The well-defined associations observed in children were, however, not detected in the mothers, even when mothers were stratified by HIV-infection status. This suggests that bacterial interactions in the nasopharynx may be affected by biological factors of the bacteria, coupled with host immunity factors which mature with age, as well as possibly other environmental factors [15]. We observed that carriage of a particular bacterium by the mother was a risk factor for the child, and vice-versa suggesting that direct transmission between the two groups may play a role in bacterial colonization among them. This result, similar to a previous study [13], shows that nasopharyngeal colonization status in mothers with any of the three bacteria was correlated with colonization status of their children.

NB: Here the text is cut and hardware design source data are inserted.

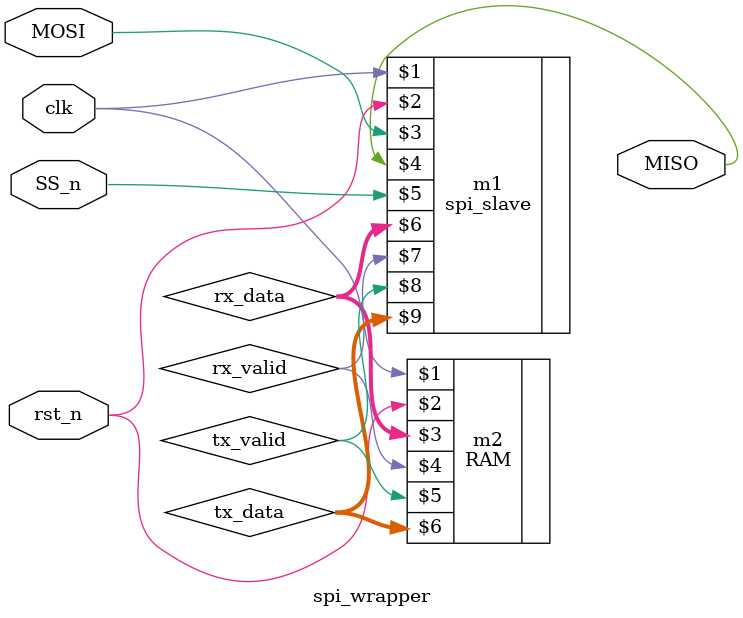
<source format=v>
module spi_wrapper(clk,rst_n, SS_n,MOSI,MISO);
input  clk,rst_n, SS_n,MOSI;
output MISO;
wire [9:0] rx_data;
wire rx_valid;
wire tx_valid;
wire [7:0] tx_data;
 spi_slave  m1 (clk,rst_n,MOSI,MISO,SS_n,rx_data,rx_valid,tx_valid,tx_data);
 RAM  m2 (clk,rst_n,rx_data,rx_valid,tx_valid,tx_data);

 endmodule

</source>
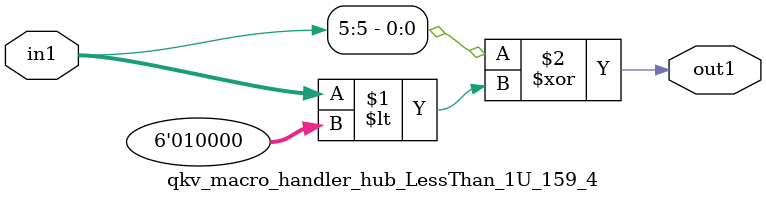
<source format=v>

`timescale 1ps / 1ps


module qkv_macro_handler_hub_LessThan_1U_159_4( in1, out1 );

    input [5:0] in1;
    output out1;

    
    // rtl_process:qkv_macro_handler_hub_LessThan_1U_159_4/qkv_macro_handler_hub_LessThan_1U_159_4_thread_1
    assign out1 = (in1[5] ^ in1 < 6'd16);

endmodule


</source>
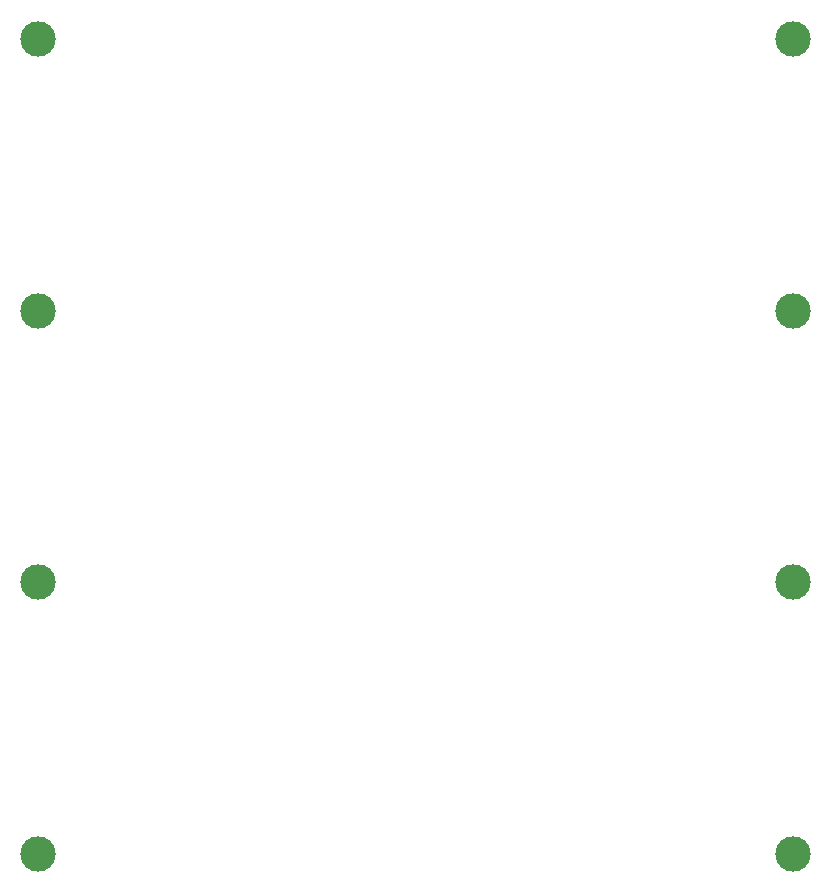
<source format=gbr>
%TF.GenerationSoftware,KiCad,Pcbnew,9.0.0-rc3*%
%TF.CreationDate,2025-06-30T09:22:31-05:00*%
%TF.ProjectId,pv_panel,70765f70-616e-4656-9c2e-6b696361645f,rev?*%
%TF.SameCoordinates,Original*%
%TF.FileFunction,Paste,Top*%
%TF.FilePolarity,Positive*%
%FSLAX46Y46*%
G04 Gerber Fmt 4.6, Leading zero omitted, Abs format (unit mm)*
G04 Created by KiCad (PCBNEW 9.0.0-rc3) date 2025-06-30 09:22:31*
%MOMM*%
%LPD*%
G01*
G04 APERTURE LIST*
%ADD10C,3.000000*%
G04 APERTURE END LIST*
D10*
%TO.C,PV1*%
X178600000Y-53400000D03*
X114600000Y-53400000D03*
%TD*%
%TO.C,PV4*%
X178600000Y-122400000D03*
X114600000Y-122400000D03*
%TD*%
%TO.C,PV3*%
X114600000Y-99400000D03*
X178600000Y-99400000D03*
%TD*%
%TO.C,VP2*%
X178600000Y-76400000D03*
X114600000Y-76400000D03*
%TD*%
M02*

</source>
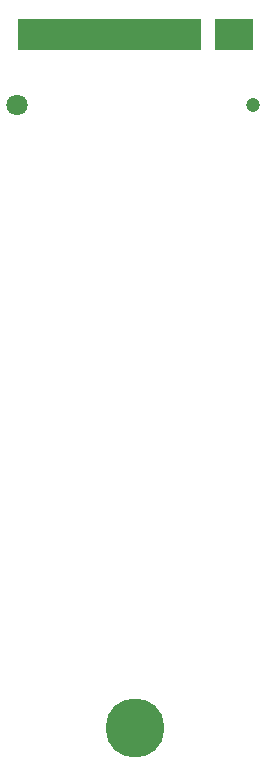
<source format=gbr>
%TF.GenerationSoftware,KiCad,Pcbnew,7.0.5*%
%TF.CreationDate,2023-08-30T17:00:08-05:00*%
%TF.ProjectId,Chimera_Card_Template_2,4368696d-6572-4615-9f43-6172645f5465,rev?*%
%TF.SameCoordinates,Original*%
%TF.FileFunction,Soldermask,Bot*%
%TF.FilePolarity,Negative*%
%FSLAX46Y46*%
G04 Gerber Fmt 4.6, Leading zero omitted, Abs format (unit mm)*
G04 Created by KiCad (PCBNEW 7.0.5) date 2023-08-30 17:00:08*
%MOMM*%
%LPD*%
G01*
G04 APERTURE LIST*
%ADD10C,0.100000*%
%ADD11C,1.200000*%
%ADD12C,1.800000*%
%ADD13C,2.900000*%
%ADD14C,5.000000*%
G04 APERTURE END LIST*
%TO.C,U1*%
D10*
X122425000Y-92400000D02*
X119225000Y-92400000D01*
X119225000Y-89900000D01*
X122425000Y-89900000D01*
X122425000Y-92400000D01*
G36*
X122425000Y-92400000D02*
G01*
X119225000Y-92400000D01*
X119225000Y-89900000D01*
X122425000Y-89900000D01*
X122425000Y-92400000D01*
G37*
X118025000Y-92400000D02*
X102575000Y-92400000D01*
X102575000Y-89900000D01*
X118025000Y-89900000D01*
X118025000Y-92400000D01*
G36*
X118025000Y-92400000D02*
G01*
X102575000Y-92400000D01*
X102575000Y-89900000D01*
X118025000Y-89900000D01*
X118025000Y-92400000D01*
G37*
%TD*%
D11*
%TO.C,CN1*%
X122499900Y-97125200D03*
D12*
X102499900Y-97125200D03*
%TD*%
D13*
%TO.C,H1*%
X112500000Y-149900000D03*
D14*
X112500000Y-149900000D03*
%TD*%
M02*

</source>
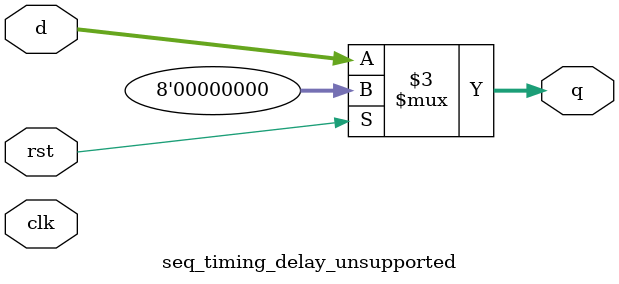
<source format=sv>
module seq_timing_delay_unsupported(
  input logic clk,
  input logic rst,
  input logic [7:0] d,
  output logic [7:0] q
);
  // Unsupported timing extraction case: delay control is not a supported clock event.
  always begin
    #1 if (rst) q <= 8'h00;
    else q <= d;
  end
endmodule

</source>
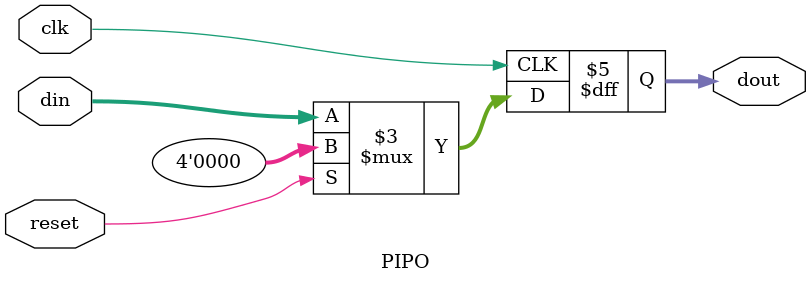
<source format=v>
module PIPO ( din ,clk ,reset ,dout );

output [3:0] dout ;
reg [3:0] dout ;

input [3:0] din ;
wire [3:0] din ;
input clk ;
wire clk ;
input reset ;
wire reset ;

always @ (posedge (clk)) begin
 if (reset)
  dout <= 0;
 else
  dout <= din;
end

endmodule
</source>
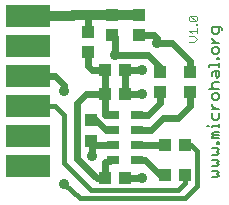
<source format=gtl>
G75*
%MOIN*%
%OFA0B0*%
%FSLAX25Y25*%
%IPPOS*%
%LPD*%
%AMOC8*
5,1,8,0,0,1.08239X$1,22.5*
%
%ADD10C,0.00700*%
%ADD11C,0.00400*%
%ADD12R,0.04134X0.04252*%
%ADD13R,0.04252X0.04134*%
%ADD14R,0.15000X0.07600*%
%ADD15R,0.04331X0.03937*%
%ADD16R,0.03937X0.04331*%
%ADD17R,0.04000X0.02500*%
%ADD18C,0.03600*%
%ADD19C,0.02400*%
%ADD20C,0.01600*%
%ADD21C,0.03200*%
D10*
X0080297Y0030275D02*
X0080847Y0030275D01*
X0081948Y0030275D02*
X0081948Y0029724D01*
X0081948Y0030275D02*
X0084150Y0030275D01*
X0084150Y0030825D02*
X0084150Y0029724D01*
X0084150Y0028243D02*
X0082499Y0028243D01*
X0081948Y0027692D01*
X0082499Y0027142D01*
X0084150Y0027142D01*
X0084150Y0026041D02*
X0081948Y0026041D01*
X0081948Y0026591D01*
X0082499Y0027142D01*
X0083600Y0024750D02*
X0084150Y0024750D01*
X0084150Y0024199D01*
X0083600Y0024199D01*
X0083600Y0024750D01*
X0083600Y0022718D02*
X0081948Y0022718D01*
X0083600Y0022718D02*
X0084150Y0022168D01*
X0083600Y0021617D01*
X0084150Y0021067D01*
X0083600Y0020516D01*
X0081948Y0020516D01*
X0081948Y0019035D02*
X0083600Y0019035D01*
X0084150Y0018485D01*
X0083600Y0017934D01*
X0084150Y0017384D01*
X0083600Y0016833D01*
X0081948Y0016833D01*
X0081948Y0015352D02*
X0083600Y0015352D01*
X0084150Y0014801D01*
X0083600Y0014251D01*
X0084150Y0013700D01*
X0083600Y0013150D01*
X0081948Y0013150D01*
X0082499Y0032180D02*
X0083600Y0032180D01*
X0084150Y0032730D01*
X0084150Y0034381D01*
X0084150Y0035863D02*
X0081948Y0035863D01*
X0083049Y0035863D02*
X0081948Y0036964D01*
X0081948Y0037514D01*
X0082499Y0038932D02*
X0083600Y0038932D01*
X0084150Y0039482D01*
X0084150Y0040583D01*
X0083600Y0041134D01*
X0082499Y0041134D01*
X0081948Y0040583D01*
X0081948Y0039482D01*
X0082499Y0038932D01*
X0082499Y0042615D02*
X0081948Y0043166D01*
X0081948Y0044267D01*
X0082499Y0044817D01*
X0084150Y0044817D01*
X0083600Y0046298D02*
X0083049Y0046849D01*
X0083049Y0048500D01*
X0082499Y0048500D02*
X0084150Y0048500D01*
X0084150Y0046849D01*
X0083600Y0046298D01*
X0081948Y0046849D02*
X0081948Y0047950D01*
X0082499Y0048500D01*
X0084150Y0049981D02*
X0084150Y0051082D01*
X0084150Y0050532D02*
X0080847Y0050532D01*
X0080847Y0049981D01*
X0083600Y0052437D02*
X0083600Y0052987D01*
X0084150Y0052987D01*
X0084150Y0052437D01*
X0083600Y0052437D01*
X0083600Y0054278D02*
X0082499Y0054278D01*
X0081948Y0054829D01*
X0081948Y0055930D01*
X0082499Y0056480D01*
X0083600Y0056480D01*
X0084150Y0055930D01*
X0084150Y0054829D01*
X0083600Y0054278D01*
X0084150Y0057962D02*
X0081948Y0057962D01*
X0083049Y0057962D02*
X0081948Y0059063D01*
X0081948Y0059613D01*
X0082499Y0061031D02*
X0083600Y0061031D01*
X0084150Y0061581D01*
X0084150Y0063233D01*
X0084700Y0063233D02*
X0081948Y0063233D01*
X0081948Y0061581D01*
X0082499Y0061031D01*
X0085251Y0062132D02*
X0085251Y0062682D01*
X0084700Y0063233D01*
X0084150Y0042615D02*
X0080847Y0042615D01*
X0081948Y0034381D02*
X0081948Y0032730D01*
X0082499Y0032180D01*
D11*
X0075933Y0058332D02*
X0074198Y0058332D01*
X0074198Y0060067D02*
X0075933Y0060067D01*
X0076800Y0059199D01*
X0075933Y0058332D01*
X0076800Y0061094D02*
X0076800Y0062829D01*
X0076800Y0061961D02*
X0074198Y0061961D01*
X0075065Y0061094D01*
X0076366Y0063856D02*
X0076366Y0064290D01*
X0076800Y0064290D01*
X0076800Y0063856D01*
X0076366Y0063856D01*
X0076366Y0065238D02*
X0074631Y0065238D01*
X0074198Y0065671D01*
X0074198Y0066539D01*
X0074631Y0066972D01*
X0076366Y0065238D01*
X0076800Y0065671D01*
X0076800Y0066539D01*
X0076366Y0066972D01*
X0074631Y0066972D01*
D12*
X0052945Y0048800D03*
X0046055Y0048800D03*
X0046055Y0040800D03*
X0052945Y0040800D03*
X0052945Y0012800D03*
X0046055Y0012800D03*
D13*
X0041500Y0025355D03*
X0041500Y0032245D03*
D14*
X0020500Y0016800D03*
X0020500Y0026800D03*
X0020500Y0036800D03*
X0020500Y0046800D03*
X0020500Y0056800D03*
X0020500Y0066800D03*
D15*
X0040500Y0061646D03*
X0040500Y0054954D03*
X0048500Y0060454D03*
X0048500Y0067146D03*
X0057500Y0067146D03*
X0057500Y0060454D03*
X0064500Y0048146D03*
X0064500Y0041454D03*
X0074500Y0041454D03*
X0074500Y0048146D03*
D16*
X0072846Y0023800D03*
X0066154Y0023800D03*
X0066154Y0013800D03*
X0072846Y0013800D03*
D17*
X0057000Y0018800D03*
X0057000Y0023800D03*
X0057000Y0028800D03*
X0057000Y0033800D03*
X0049000Y0033800D03*
X0049000Y0028800D03*
X0049000Y0023800D03*
X0049000Y0018800D03*
D18*
X0042000Y0020300D03*
X0032500Y0010800D03*
X0058500Y0012800D03*
X0058500Y0040800D03*
X0058500Y0048800D03*
X0049500Y0053800D03*
X0063500Y0057800D03*
X0032500Y0041800D03*
D19*
X0032500Y0043800D01*
X0029500Y0046800D01*
X0020500Y0046800D01*
X0037000Y0037800D02*
X0040000Y0040800D01*
X0046055Y0040800D01*
X0046055Y0048800D01*
X0042000Y0048800D01*
X0040500Y0050300D01*
X0040500Y0054954D01*
X0040500Y0061646D02*
X0040500Y0067146D01*
X0048500Y0060454D02*
X0048560Y0060452D01*
X0048621Y0060447D01*
X0048680Y0060438D01*
X0048739Y0060425D01*
X0048798Y0060409D01*
X0048855Y0060389D01*
X0048910Y0060366D01*
X0048965Y0060339D01*
X0049017Y0060310D01*
X0049068Y0060277D01*
X0049117Y0060241D01*
X0049163Y0060203D01*
X0049207Y0060161D01*
X0049249Y0060117D01*
X0049287Y0060071D01*
X0049323Y0060022D01*
X0049356Y0059971D01*
X0049385Y0059919D01*
X0049412Y0059864D01*
X0049435Y0059809D01*
X0049455Y0059752D01*
X0049471Y0059693D01*
X0049484Y0059634D01*
X0049493Y0059575D01*
X0049498Y0059514D01*
X0049500Y0059454D01*
X0049500Y0053800D01*
X0060500Y0053800D01*
X0064500Y0049800D01*
X0064500Y0048146D01*
X0058500Y0048800D02*
X0052945Y0048800D01*
X0052945Y0040800D01*
X0058500Y0040800D01*
X0064500Y0041454D02*
X0064500Y0037800D01*
X0060500Y0033800D01*
X0057000Y0033800D01*
X0057000Y0028800D02*
X0061500Y0028800D01*
X0065500Y0032800D01*
X0070500Y0032800D01*
X0074500Y0036800D01*
X0074500Y0041454D01*
X0074500Y0048146D02*
X0074500Y0051800D01*
X0068500Y0057800D01*
X0063500Y0057800D01*
X0063500Y0059454D01*
X0062500Y0060454D01*
X0057500Y0060454D01*
X0046055Y0040800D02*
X0046055Y0033800D01*
X0049000Y0033800D01*
X0049000Y0028800D02*
X0046500Y0028800D01*
X0043055Y0032245D01*
X0041500Y0032245D01*
X0037000Y0037800D02*
X0037000Y0019300D01*
X0043500Y0012800D01*
X0046055Y0012800D01*
X0046055Y0018355D01*
X0049000Y0018800D01*
X0049000Y0023800D02*
X0042000Y0023800D01*
X0042000Y0020300D01*
X0042000Y0023800D02*
X0042000Y0025355D01*
X0041500Y0025355D01*
X0057000Y0023800D02*
X0066154Y0023800D01*
X0059500Y0018800D02*
X0064500Y0013800D01*
X0066154Y0013800D01*
X0059500Y0018800D02*
X0057000Y0018800D01*
X0058500Y0012800D02*
X0052945Y0012800D01*
D20*
X0041500Y0008800D02*
X0032500Y0017800D01*
X0032500Y0033800D01*
X0029500Y0036800D01*
X0020500Y0036800D01*
X0041055Y0033245D02*
X0041500Y0032245D01*
X0032500Y0010800D02*
X0038000Y0006300D01*
X0073000Y0006300D01*
X0077000Y0010300D01*
X0077000Y0021800D01*
X0075000Y0023800D01*
X0072846Y0023800D01*
X0072846Y0013800D02*
X0072846Y0011146D01*
X0070500Y0008800D01*
X0041500Y0008800D01*
D21*
X0035500Y0066800D02*
X0035502Y0066836D01*
X0035508Y0066872D01*
X0035517Y0066907D01*
X0035530Y0066941D01*
X0035546Y0066973D01*
X0035566Y0067003D01*
X0035589Y0067032D01*
X0035614Y0067057D01*
X0035643Y0067080D01*
X0035673Y0067100D01*
X0035705Y0067116D01*
X0035739Y0067129D01*
X0035774Y0067138D01*
X0035810Y0067144D01*
X0035846Y0067146D01*
X0040500Y0067146D01*
X0048500Y0067146D01*
X0057500Y0067146D01*
X0035500Y0066800D02*
X0020500Y0066800D01*
M02*

</source>
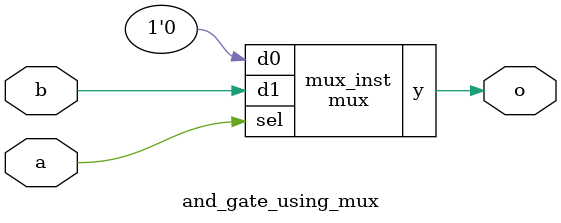
<source format=sv>

module mux
(
  input  d0, d1,
  input  sel,
  output y
);

  assign y = sel ? d1 : d0;

endmodule

//----------------------------------------------------------------------------
// Task
//----------------------------------------------------------------------------

module and_gate_using_mux
(
    input  a,
    input  b,
    output o
);

  // Task:
  // Implement and gate using instance(s) of mux,
  // constants 0 and 1, and wire connections
  mux mux_inst ('0, b, a, o);

endmodule

</source>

Though we established well defined relationships of these bacteria in children and lack of thereof in adult woman, our study has some limitations. First, we only sampled NP swabs in the children, which may underestimate prevalence of S. aureus colonization in children. Also, we did not undertake genotyping of the S. aureus strains and the other two bacteria, therefore we were unable to address whether the S. aureus transmission was between the mothers and children or from the environment. Furthermore, our study was not designed to address disease caused by these pathogens, but rather focussed on colonization by these pathogens. In spite of these limitations, this work provide pre-PCV immunization data which may serve as a reference to follow-up studies to determine what effect childhood PCV immunization may have on bacterial ecology of the nasopharynx.

Conclusions

The results of this study suggest that before pneumococcal conjugate vaccine introduction, bacterial co-infections are more important in young children than in adults. Further studies are required to evaluate the effect of childhood PCV immunization on the potential changes of pharyngeal bacterial ecology and disease in vaccinated and unvaccinated populations.